Saturday Night Fever
Full Monty
Thoroughly Modern Millie
By Jeeves
Cabaret
Hairspray
Phantom Of The Opera
Assassins
The Boy From Oz
Bombay Dreams
The Producers
Movin’ Out
Little Women
Avenue Q
Wicked
Chitty Chitty Bang Bang
The Woman In White
Spamalot
25th Annual Putnam County Spelling Bee
High Fidelity
Jersey Boys
Les Misérables
Chorus Line
Spring Awakening


Major Tours, Toronto

Evita
Cats
42nd Street
South Pacific
The King and I
Dreamgirls
The Mystery of Edwin Drood
Starlight Express
Song And Dance
Big River
Me And My Girl
A Chorus Line
Gypsy
Into The Woods
M. Butterfly
Miss Saigon
Phantom Of The Opera
Les Misérables
The Secret Garden
Beauty and The Beast
Tommy
How To Succeed In Business Without Really Trying
Whistle Down The Wind
Mama Mia
The Lion King
The Producers
Joseph and the Amazing Technicolor Dreamcoat
Off-Broadway,
Regional,
Dinner Theater,
High School


A Chorus Line
Blue Man Group
The Musical of Musicals: The Musical
Stomp
Altar Boyz
Forbidden Broadway
Nunsense
Urinetown
Forever Plaid
They’re Playing Our Song
Seven Brides For Seven Brothers
Grease
I Love You, You’re Perfect, Now Change
Menopause: The Musical


There is both a lot of wheat and chaff in that list. I wouldn’t wish Edwin Drood on my worst enemy. You will also notice some repeats. We have seen A Chorus Line and The Producers three times. The best version of Chorus Line was by the Atlanta School For The Performing Arts. Good theater comes in all sizes.

GIVEN DATA
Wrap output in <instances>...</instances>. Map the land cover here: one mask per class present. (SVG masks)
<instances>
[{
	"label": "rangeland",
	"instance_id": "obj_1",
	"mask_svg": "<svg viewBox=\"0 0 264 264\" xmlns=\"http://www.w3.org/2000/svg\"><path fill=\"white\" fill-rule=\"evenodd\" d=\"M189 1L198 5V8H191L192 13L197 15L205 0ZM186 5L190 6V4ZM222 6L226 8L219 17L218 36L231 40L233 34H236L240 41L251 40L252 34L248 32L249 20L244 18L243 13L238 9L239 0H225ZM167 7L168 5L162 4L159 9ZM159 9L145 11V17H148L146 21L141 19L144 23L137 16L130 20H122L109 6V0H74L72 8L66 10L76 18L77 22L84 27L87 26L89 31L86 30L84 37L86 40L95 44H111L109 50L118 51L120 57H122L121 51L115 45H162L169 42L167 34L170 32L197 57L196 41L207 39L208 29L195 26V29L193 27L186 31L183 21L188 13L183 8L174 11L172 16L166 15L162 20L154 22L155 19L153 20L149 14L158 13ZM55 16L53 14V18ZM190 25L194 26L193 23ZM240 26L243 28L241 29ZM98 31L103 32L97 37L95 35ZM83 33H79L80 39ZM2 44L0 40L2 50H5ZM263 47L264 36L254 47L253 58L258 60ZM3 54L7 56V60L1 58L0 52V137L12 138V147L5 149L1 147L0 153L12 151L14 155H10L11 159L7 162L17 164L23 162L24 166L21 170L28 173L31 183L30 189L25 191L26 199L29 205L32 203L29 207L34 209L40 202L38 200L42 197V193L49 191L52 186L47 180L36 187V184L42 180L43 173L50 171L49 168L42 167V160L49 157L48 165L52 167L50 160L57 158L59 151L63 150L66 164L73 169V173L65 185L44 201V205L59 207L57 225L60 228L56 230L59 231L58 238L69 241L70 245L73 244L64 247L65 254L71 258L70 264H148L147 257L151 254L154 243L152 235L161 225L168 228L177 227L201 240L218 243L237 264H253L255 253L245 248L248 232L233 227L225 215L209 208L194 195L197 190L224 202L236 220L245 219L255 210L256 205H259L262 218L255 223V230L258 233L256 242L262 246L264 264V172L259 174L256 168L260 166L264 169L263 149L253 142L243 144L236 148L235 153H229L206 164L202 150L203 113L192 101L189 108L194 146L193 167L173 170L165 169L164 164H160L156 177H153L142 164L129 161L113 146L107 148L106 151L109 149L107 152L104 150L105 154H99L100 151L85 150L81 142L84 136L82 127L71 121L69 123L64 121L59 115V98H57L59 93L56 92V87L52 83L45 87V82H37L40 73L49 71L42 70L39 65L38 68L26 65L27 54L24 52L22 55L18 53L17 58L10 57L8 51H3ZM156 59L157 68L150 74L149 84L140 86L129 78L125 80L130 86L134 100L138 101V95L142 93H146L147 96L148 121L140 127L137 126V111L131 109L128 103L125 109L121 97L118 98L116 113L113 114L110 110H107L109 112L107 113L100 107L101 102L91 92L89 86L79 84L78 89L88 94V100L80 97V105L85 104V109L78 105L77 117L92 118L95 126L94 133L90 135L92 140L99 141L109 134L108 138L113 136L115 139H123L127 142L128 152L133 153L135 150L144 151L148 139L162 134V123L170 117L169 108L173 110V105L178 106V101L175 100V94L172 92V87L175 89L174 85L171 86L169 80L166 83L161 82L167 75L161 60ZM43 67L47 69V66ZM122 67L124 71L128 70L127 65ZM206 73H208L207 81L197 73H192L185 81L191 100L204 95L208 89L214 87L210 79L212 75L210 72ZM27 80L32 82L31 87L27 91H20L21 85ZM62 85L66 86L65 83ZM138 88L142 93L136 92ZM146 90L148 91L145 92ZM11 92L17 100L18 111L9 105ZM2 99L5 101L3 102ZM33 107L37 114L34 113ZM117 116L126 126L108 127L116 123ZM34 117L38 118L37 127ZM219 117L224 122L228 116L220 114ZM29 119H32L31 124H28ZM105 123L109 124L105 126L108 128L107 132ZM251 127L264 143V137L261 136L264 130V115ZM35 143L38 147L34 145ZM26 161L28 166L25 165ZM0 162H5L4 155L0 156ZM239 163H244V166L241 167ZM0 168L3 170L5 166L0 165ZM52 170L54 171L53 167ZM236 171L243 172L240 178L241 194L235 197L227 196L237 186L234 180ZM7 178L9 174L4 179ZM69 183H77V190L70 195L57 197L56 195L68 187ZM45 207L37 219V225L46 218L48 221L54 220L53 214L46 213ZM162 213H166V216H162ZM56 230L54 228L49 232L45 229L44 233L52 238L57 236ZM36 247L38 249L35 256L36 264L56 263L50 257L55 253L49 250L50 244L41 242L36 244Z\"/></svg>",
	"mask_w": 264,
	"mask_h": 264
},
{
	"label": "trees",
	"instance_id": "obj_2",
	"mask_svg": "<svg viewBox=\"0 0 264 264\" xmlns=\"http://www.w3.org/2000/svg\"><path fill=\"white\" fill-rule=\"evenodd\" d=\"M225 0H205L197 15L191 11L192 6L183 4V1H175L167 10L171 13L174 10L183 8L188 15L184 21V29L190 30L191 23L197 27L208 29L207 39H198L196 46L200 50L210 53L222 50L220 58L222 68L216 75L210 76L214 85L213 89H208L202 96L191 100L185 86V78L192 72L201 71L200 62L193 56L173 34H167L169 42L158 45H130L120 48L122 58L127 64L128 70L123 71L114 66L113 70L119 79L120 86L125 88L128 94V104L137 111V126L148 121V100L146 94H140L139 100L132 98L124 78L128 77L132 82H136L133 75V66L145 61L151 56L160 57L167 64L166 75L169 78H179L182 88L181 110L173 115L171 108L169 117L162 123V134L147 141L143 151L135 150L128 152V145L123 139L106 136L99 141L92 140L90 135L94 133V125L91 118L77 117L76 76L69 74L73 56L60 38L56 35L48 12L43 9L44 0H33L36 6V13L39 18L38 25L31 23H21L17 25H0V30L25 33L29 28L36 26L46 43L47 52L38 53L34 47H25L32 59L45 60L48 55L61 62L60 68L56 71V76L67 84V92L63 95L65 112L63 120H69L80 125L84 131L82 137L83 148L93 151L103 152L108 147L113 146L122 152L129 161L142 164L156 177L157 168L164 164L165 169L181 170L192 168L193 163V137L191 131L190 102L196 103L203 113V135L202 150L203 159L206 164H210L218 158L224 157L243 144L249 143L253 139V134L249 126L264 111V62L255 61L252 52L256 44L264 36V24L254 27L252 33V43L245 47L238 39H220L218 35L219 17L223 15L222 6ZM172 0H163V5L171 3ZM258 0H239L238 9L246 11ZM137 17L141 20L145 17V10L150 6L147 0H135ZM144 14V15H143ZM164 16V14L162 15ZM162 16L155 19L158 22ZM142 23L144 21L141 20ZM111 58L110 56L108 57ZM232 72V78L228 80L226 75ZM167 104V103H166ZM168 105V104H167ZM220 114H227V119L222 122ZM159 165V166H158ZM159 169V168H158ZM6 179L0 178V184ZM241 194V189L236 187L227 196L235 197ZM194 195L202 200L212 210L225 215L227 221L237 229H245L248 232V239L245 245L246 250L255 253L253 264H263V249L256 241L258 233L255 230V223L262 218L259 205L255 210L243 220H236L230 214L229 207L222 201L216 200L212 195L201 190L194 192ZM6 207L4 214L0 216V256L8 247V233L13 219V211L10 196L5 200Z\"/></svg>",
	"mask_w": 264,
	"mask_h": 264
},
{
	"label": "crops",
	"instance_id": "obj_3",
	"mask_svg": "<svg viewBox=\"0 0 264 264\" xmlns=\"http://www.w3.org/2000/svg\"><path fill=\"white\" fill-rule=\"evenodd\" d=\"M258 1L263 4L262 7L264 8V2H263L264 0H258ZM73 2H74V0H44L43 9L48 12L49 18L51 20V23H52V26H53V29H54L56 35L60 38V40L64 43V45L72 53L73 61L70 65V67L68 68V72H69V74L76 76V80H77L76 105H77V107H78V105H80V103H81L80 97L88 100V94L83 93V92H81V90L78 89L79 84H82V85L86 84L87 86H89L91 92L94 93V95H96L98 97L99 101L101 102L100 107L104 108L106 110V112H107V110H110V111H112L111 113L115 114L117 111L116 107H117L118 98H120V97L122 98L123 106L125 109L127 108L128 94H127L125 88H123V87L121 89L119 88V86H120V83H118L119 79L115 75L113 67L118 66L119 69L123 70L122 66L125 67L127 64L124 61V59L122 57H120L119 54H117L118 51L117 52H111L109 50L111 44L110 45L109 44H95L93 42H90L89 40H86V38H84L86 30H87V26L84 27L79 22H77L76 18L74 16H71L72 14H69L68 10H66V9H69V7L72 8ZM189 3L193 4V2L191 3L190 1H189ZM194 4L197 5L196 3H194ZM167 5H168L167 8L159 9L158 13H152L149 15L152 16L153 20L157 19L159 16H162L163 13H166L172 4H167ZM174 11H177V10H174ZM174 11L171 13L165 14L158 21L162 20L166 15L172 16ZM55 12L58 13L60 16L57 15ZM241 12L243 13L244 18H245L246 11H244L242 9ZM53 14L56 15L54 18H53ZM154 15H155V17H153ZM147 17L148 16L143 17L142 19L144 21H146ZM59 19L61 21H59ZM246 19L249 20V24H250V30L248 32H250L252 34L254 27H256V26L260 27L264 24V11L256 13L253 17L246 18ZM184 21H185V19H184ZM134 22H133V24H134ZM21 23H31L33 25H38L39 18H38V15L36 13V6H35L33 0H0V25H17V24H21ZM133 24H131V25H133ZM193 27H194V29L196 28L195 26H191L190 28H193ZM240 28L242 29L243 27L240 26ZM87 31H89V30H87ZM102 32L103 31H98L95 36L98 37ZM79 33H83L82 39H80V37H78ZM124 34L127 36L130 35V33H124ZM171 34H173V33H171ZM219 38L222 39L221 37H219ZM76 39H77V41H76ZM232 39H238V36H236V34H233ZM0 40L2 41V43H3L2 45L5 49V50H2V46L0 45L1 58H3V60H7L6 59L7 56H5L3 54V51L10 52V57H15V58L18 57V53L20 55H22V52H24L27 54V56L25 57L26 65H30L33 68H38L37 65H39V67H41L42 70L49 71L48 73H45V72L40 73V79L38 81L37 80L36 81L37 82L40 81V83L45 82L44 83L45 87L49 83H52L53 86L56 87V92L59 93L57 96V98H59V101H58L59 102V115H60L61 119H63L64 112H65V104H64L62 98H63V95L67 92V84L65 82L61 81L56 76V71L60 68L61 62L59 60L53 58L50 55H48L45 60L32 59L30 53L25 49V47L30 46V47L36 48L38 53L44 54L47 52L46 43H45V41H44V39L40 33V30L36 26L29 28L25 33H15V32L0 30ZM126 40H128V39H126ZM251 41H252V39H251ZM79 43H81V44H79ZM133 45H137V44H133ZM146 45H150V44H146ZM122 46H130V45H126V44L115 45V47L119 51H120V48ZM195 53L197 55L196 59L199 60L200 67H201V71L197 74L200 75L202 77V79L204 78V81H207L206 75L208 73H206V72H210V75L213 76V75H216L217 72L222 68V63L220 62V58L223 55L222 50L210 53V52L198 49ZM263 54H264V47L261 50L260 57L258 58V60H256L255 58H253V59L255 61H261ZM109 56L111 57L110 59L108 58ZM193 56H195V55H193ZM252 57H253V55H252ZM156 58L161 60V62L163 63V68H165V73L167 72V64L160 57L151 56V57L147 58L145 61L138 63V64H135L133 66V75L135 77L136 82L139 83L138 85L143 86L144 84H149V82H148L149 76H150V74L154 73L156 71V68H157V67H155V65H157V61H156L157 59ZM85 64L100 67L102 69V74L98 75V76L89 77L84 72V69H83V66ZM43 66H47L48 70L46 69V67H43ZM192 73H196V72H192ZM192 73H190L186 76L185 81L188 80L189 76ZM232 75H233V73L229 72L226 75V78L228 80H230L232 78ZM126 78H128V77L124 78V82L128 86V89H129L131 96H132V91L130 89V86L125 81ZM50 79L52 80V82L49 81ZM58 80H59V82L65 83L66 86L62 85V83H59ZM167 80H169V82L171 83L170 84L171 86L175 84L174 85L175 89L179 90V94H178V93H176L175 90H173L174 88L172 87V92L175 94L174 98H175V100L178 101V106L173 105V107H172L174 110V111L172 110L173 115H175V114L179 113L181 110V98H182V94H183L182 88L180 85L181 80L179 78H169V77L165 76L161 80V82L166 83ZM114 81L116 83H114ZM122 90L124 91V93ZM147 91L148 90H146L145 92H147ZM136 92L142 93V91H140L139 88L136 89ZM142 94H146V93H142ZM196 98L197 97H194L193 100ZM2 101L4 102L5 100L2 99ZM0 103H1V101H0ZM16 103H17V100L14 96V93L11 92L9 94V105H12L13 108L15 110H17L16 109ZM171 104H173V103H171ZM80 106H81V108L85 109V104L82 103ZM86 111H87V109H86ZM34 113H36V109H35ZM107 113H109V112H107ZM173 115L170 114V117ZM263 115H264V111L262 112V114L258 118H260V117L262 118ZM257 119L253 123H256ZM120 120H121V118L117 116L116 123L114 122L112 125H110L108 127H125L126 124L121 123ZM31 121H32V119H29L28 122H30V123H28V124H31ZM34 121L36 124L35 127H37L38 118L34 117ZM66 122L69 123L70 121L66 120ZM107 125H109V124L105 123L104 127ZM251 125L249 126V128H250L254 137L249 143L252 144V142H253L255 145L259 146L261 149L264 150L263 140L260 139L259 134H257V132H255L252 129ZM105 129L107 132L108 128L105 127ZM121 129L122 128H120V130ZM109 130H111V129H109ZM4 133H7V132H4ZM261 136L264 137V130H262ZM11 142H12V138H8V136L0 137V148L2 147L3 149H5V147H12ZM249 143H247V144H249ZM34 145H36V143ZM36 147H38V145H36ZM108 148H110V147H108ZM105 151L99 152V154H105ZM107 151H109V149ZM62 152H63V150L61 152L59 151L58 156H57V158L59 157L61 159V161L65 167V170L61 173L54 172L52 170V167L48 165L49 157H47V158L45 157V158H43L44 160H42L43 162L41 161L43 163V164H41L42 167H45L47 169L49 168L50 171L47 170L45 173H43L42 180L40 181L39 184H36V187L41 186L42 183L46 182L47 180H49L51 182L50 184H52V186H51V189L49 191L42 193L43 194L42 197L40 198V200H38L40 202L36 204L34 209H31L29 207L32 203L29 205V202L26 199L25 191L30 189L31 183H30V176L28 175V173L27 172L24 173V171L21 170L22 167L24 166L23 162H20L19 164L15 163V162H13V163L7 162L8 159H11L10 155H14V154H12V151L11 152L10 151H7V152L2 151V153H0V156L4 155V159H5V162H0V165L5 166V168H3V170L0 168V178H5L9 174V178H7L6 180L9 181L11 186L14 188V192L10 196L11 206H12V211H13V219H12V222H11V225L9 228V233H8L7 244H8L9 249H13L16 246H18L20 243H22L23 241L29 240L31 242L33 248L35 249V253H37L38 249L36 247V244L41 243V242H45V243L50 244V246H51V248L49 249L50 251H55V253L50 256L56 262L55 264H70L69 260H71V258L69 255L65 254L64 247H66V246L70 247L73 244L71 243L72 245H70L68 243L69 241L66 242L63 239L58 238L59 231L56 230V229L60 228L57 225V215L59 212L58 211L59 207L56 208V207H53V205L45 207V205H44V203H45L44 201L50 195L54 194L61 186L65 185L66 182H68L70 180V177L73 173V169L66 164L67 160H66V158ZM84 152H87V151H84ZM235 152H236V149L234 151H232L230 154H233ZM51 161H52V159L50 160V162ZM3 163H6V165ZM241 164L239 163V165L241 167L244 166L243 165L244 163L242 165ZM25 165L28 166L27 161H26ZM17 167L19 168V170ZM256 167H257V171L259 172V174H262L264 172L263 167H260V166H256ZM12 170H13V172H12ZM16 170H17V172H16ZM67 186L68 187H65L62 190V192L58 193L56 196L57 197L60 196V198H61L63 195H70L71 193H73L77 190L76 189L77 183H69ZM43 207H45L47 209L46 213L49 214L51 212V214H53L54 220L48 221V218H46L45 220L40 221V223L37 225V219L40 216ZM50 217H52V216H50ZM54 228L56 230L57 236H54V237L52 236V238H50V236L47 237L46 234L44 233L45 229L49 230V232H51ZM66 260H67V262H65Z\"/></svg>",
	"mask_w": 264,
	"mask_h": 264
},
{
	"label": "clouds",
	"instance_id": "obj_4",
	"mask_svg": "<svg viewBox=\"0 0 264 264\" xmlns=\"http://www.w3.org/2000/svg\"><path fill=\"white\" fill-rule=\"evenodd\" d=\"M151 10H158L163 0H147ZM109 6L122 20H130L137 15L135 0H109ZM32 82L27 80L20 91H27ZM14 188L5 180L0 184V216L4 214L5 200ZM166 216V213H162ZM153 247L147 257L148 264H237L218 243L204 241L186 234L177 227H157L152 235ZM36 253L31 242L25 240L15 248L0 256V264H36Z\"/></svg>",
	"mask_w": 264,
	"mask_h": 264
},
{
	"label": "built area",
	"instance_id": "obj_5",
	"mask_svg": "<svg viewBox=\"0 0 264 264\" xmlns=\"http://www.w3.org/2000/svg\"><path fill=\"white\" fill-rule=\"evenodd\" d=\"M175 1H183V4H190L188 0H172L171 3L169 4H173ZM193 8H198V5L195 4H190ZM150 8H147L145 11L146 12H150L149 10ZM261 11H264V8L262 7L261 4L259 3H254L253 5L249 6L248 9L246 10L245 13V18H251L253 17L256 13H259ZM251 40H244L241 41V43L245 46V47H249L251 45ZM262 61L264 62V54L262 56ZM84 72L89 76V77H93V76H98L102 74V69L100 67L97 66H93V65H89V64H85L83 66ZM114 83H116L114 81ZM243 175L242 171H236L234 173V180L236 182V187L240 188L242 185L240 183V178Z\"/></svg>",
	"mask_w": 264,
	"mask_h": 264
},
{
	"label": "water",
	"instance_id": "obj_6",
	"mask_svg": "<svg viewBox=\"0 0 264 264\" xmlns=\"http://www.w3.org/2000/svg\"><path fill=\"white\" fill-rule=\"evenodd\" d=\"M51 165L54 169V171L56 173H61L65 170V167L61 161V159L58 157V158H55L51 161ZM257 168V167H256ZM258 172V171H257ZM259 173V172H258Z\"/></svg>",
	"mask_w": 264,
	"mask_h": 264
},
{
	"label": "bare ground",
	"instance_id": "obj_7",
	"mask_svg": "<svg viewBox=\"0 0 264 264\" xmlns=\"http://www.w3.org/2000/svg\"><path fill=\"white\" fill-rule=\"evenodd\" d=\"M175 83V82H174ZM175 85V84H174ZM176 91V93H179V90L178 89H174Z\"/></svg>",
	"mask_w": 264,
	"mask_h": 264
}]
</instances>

DESCRIPTION OF THE TASK
Reproduce the full list of shows, including its closing paragraph, without any changes. The records were taken from a separate source unrelated to the list of shows.

SOLUTION TO THE PROBLEM
Saturday Night Fever
Full Monty
Thoroughly Modern Millie
By Jeeves
Cabaret
Hairspray
Phantom Of The Opera
Assassins
The Boy From Oz
Bombay Dreams
The Producers
Movin’ Out
Little Women
Avenue Q
Wicked
Chitty Chitty Bang Bang
The Woman In White
Spamalot
25th Annual Putnam County Spelling Bee
High Fidelity
Jersey Boys
Les Misérables
Chorus Line
Spring Awakening


Major Tours, Toronto

Evita
Cats
42nd Street
South Pacific
The King and I
Dreamgirls
The Mystery of Edwin Drood
Starlight Express
Song And Dance
Big River
Me And My Girl
A Chorus Line
Gypsy
Into The Woods
M. Butterfly
Miss Saigon
Phantom Of The Opera
Les Misérables
The Secret Garden
Beauty and The Beast
Tommy
How To Succeed In Business Without Really Trying
Whistle Down The Wind
Mama Mia
The Lion King
The Producers
Joseph and the Amazing Technicolor Dreamcoat
Off-Broadway,
Regional,
Dinner Theater,
High School


A Chorus Line
Blue Man Group
The Musical of Musicals: The Musical
Stomp
Altar Boyz
Forbidden Broadway
Nunsense
Urinetown
Forever Plaid
They’re Playing Our Song
Seven Brides For Seven Brothers
Grease
I Love You, You’re Perfect, Now Change
Menopause: The Musical


There is both a lot of wheat and chaff in that list. I wouldn’t wish Edwin Drood on my worst enemy. You will also notice some repeats. We have seen A Chorus Line and The Producers three times. The best version of Chorus Line was by the Atlanta School For The Performing Arts. Good theater comes in all sizes.